Getting a program written in a high-level language to run onto the machine hardware can be achieved in a number of ways, with compilation to machine code and interpretation of the source language as the two extremes. We assess the benefits and drawbacks of each and introduce virtual machines as a modern trade-off. We explore this possibility through the C0VM, a virtual machine for C0. A compilation phase takes C0 code as input and outputs bytecode that can be run by the C0VM. We examine in depth the organization of the C0VM itself, understanding how its instructions are executed through a description called an operational semantics. We also describe some of the data structures needed to implement the C0VM itself.

Graphs provide a uniform way to represent many complex problems, for example the moves of a game. We define a minimal interface for working with undirected graphs and discuss two implementation strategies: adjacency matrices and adjacency lists, emphasizing the pros and cons of each. We also notice that not all graph-based problems need — or can — use an explicit representation of the underlying graph.

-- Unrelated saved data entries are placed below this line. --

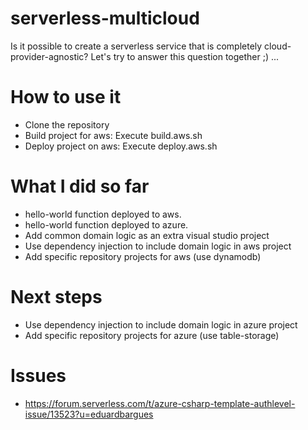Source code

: # serverless-multicloud
Is it possible to create a serverless service that is completely cloud-provider-agnostic? Let's try to answer this question together ;) ...

# How to use it
- Clone the repository
- Build project for aws: Execute build.aws.sh
- Deploy project on aws: Execute deploy.aws.sh

# What I did so far
- hello-world function deployed to aws.
- hello-world function deployed to azure.
- Add common domain logic as an extra visual studio project
- Use dependency injection to include domain logic in aws project
- Add specific repository projects for aws (use dynamodb)

# Next steps
- Use dependency injection to include domain logic in azure project
- Add specific repository projects for azure (use table-storage)

# Issues
- https://forum.serverless.com/t/azure-csharp-template-authlevel-issue/13523?u=eduardbargues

When working with graphs, one basic question is whether a node is reachable from another node by following a path. That destination node is often described by a property of interest — e.g., being a winning board in the graph representing the moves of a game. We examine various approaches to solving the reachability programs, in particular depth-first and breadth-first, each of which has its own advantages. We then discuss various approaches to implementing these strategies.

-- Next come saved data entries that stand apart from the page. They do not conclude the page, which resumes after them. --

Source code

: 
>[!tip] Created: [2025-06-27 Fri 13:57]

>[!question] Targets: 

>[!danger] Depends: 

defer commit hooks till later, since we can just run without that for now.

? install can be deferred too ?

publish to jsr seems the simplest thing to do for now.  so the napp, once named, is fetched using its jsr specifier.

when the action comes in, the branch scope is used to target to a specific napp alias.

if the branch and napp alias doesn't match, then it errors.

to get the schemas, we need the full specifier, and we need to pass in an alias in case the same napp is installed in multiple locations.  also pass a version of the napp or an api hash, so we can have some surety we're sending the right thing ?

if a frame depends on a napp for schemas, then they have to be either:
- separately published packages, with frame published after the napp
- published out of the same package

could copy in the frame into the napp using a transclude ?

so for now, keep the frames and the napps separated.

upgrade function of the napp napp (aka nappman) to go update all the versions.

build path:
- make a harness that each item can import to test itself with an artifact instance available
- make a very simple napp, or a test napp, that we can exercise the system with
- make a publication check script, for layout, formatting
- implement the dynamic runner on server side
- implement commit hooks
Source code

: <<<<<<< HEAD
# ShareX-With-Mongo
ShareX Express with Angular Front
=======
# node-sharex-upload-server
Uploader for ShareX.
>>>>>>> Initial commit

Given a starting node in a graph, it is often useful to superimpose onto the graph a way to visit every each of the remaining node uniquely by following edges. This is a spanning tree for that graph. Things get particularly interesting for graphs whose edges carry a weight (e.g., the distance between cities in the graph representing a road map). Then, spanning trees with the smallest cumulative weight are really interesting — they are called minimum spanning trees. We discuss Kruskal's algorithm, a classical method for computing a minimum spanning tree.

A collection of nodes having a given property in a graph — e.g., being a minimum spanning tree — can be represented in many ways, for example as any permutation of the list consisting of these nodes. All these ways are equivalent, and indeed they form an equivalence class. At each step of Kruskal's algorithm, some of these equivalence classes need to be combined into bigger equivalence classes, while ensuring that the underlying property is still maintained — that of the result being a spanning tree. The union-find data structure maintains a canonical representative of this class. The union-find algorithm efficiently determines a canonical representative when merging two equivalence classes.

We discuss priority queues, another classical data structure. Among the possible ways to implement priority queues, we consider min-heaps, a tree-based strategy that provides superior performance. We examine the data structure invariants of min-heaps and observe that we need to violate them during operations such as insertion. To conclude with, we see that min-heaps are amenable to an efficient implementation based on arrays.

In this lecture, we write a library that implements min-heaps using arrays. Of particular interest is how the temporary violation of invariants needed to implement min-heap operations manifests at the level of contracts. Careful pre- and post-conditions are key to writing their code correctly.